» WORK ITEM
Every entry below must be transcribed word for word, and the images must be left out.

──────── INPUT DATA

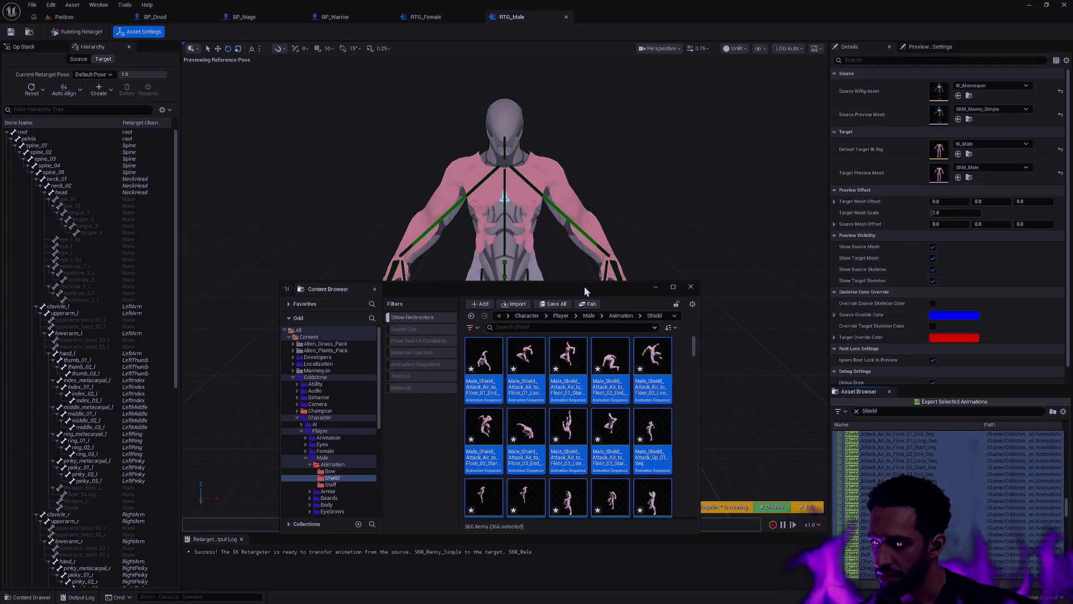
{"action": "left_click_drag", "start_coordinate": [585, 286], "coordinate": [587, 263]}
- Close the Content Browser and filter the asset list to 'Staff'
{"action": "left_click", "coordinate": [693, 263]}
{"action": "double_click", "coordinate": [893, 411]}
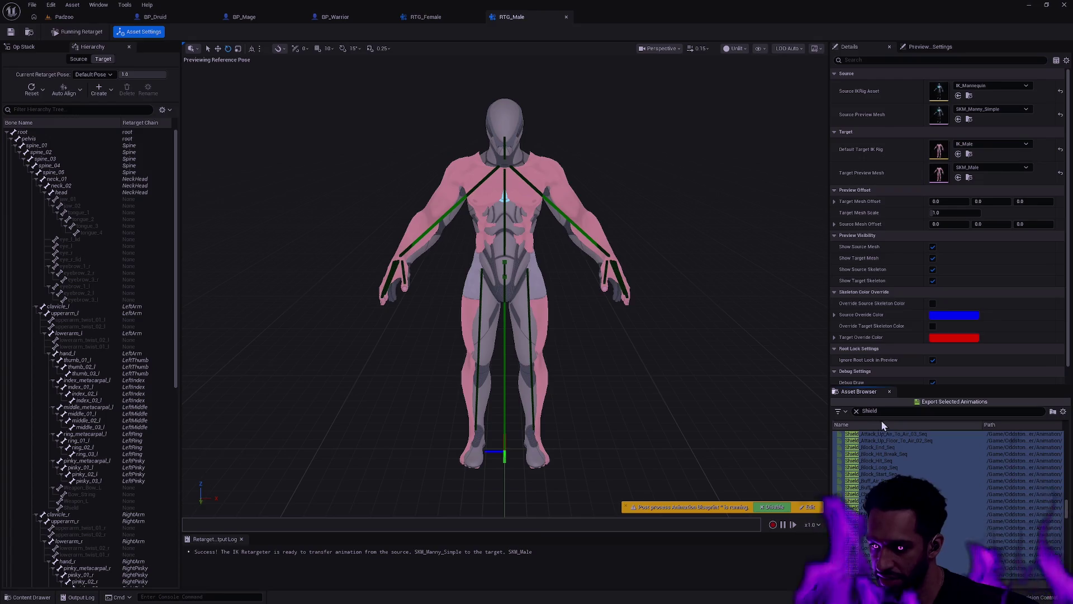
{"action": "type", "text": "Staff"}
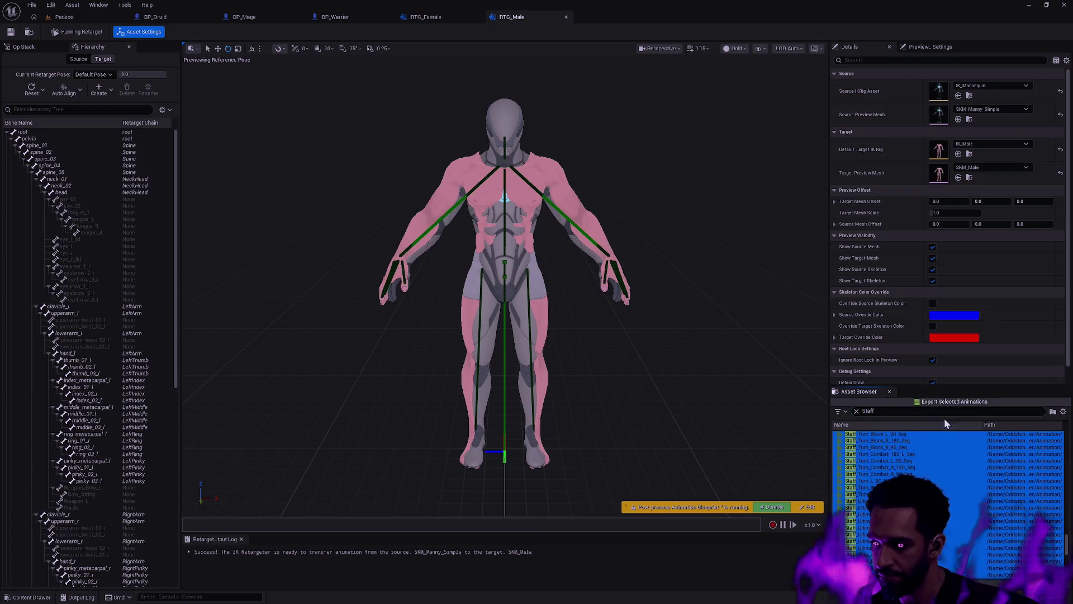
- Set the export destination to Male/Animation/Staff with prefix Male_ and proceed to export
{"action": "left_click", "coordinate": [922, 404]}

────────────────

» ANSWER SECTION
{"action": "left_click_drag", "start_coordinate": [585, 286], "coordinate": [587, 263]}
- Close the Content Browser and filter the asset list to 'Staff'
{"action": "left_click", "coordinate": [693, 263]}
{"action": "double_click", "coordinate": [893, 411]}
{"action": "type", "text": "Staff"}
- Set the export destination to Male/Animation/Staff with prefix Male_ and proceed to export
{"action": "left_click", "coordinate": [922, 404]}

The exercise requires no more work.